2023年・2024年 中国の祝日カレンダー

▲中国の祝日・休日カレンダー(2023年):訪日ラボ作成
▲中国の祝日・休日カレンダー(2024年):訪日ラボ作成
2023年 2024年
元旦(正月) 2022年12月31日〜2023年1月2日 1月1日 ※2023年12月30日〜31日が土日のため3連休
春節(旧正月) 1月21日〜1月27日 2月10日〜2月17日
清明節(先祖の墓参りの日) 4月5日 4月4日〜4月6日
労働節(メーデー) 4月29日~5月3日 5月1日〜5月5日
端午節 6月22日~6月24日 6月10日 ※6月8日〜9日が土日のため3連休
中秋節 9月29日 ※国慶節と連続して8連休 9月15日〜9月17日
国慶節(建国記念日) 9月30日~10月6日 ※中秋節と連続して8連休 10月1日〜10月7日

中国の歴史

現在「中国」と呼ばれる中国大陸一帯の地域では、紀元前14,000年頃より長江文明、紀元前5,000年頃より黄河文明が栄えていました。紀元前1,900年頃には最初の王朝である夏王朝が出現したと言われています。その後は数々の王朝が隆盛と没落を繰り返し、脈々と受け継がれた文化は周辺諸国にも多大な影響を与えました。
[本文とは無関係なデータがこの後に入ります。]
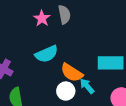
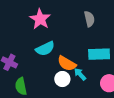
gray semicircle: (64, 15) -> (89, 19), moved
pink star: (42, 18) -> (40, 19), size x1.5

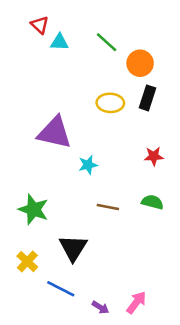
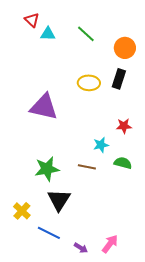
orange circle: (140, 63) -> (125, 48), moved
cyan star: (88, 165) -> (101, 145), moved
green star: (33, 209) -> (47, 169), moved, turned -30

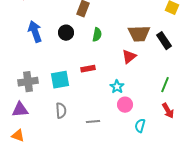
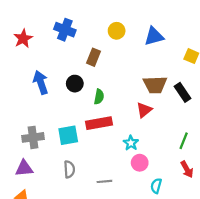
green semicircle: (97, 35) -> (99, 97), moved
red rectangle: (88, 69) -> (99, 123), size x1.6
1644年には最後の王朝となる清朝が中国を統一し、267年に渡り中国を支配しましたが、日清戦争などによる国力の疲弊もあり、1911年10月10日に蜂起した辛亥革命を平定できず、1921年1月1日には南京にて共和制国家である中華民国が設立されました。その後、清の最後の皇帝・溥儀は2月12日に退位し、中国大陸最後の王朝は幕を閉じました。

中華民国は中国大陸全土を支配しましたが、1932年には大日本帝国陸軍・関東軍により占領されていた満州地域に満州国が建国され、領土の一部を失いました。その後の第二次世界大戦を経て中華民国は戦勝国となりましたが、当時中国大陸では社会主義国家建設の機運が巻き起こっており、毛沢東主導の中国共産党が中国国内で次々と内戦を始め、中華民国を制圧して行きました。1949年10月1日には北京で中華人民共和国の建国宣言を行い、中国全土を支配する組織となりました。中華民国は当時敗戦した日本から接収したばかりの台湾に目をつけ、全ての機能を台湾島へと移転させました。

その後現在に至るまで中国大陸は中華人民共和国による支配が続いており、現在では習近平体制が確立されたことによる独裁と中国大陸に住む人々の人権、特に少数民族に対する暴力的抑圧などが問題となり世間の批判を浴びる一方、HUAWEIやXiaomiなどの大手企業が次々と生まれ、GDP世界第2位をものにするなど、生活は確実に豊かになっています。

中華人民共和国は今でも台湾島を自国の領土と定めており、中華民国との間では不安定な政情が続いているほか、2019年6月頃からは一国二制度が保障されていた香港に逃亡犯条例を新設し、香港の政治運営への介入を試みているなどの懸念があり多くの香港市民が声を上げています。

中国宗教観

中国政府に認められた宗教は仏教、キリスト教(プロテスタント及びカトリック)、イスラム教、道教の5つのみですが、中国では他にも多くの土着の民間信仰が存在します。宗教として最も多くの信徒を持つものは仏教ですが、道教や儒教も多く信仰されています。また、キリスト教とイスラム教も一部地域に存在し、特に回族という少数民族がイスラム教を進行する民族として有名です。

2014年の統計では無宗教及び民間信仰が73.56%、仏教が15.87%、道教や儒教等が7.6%、キリスト教が2.53%、イスラム教が0.45%となっています。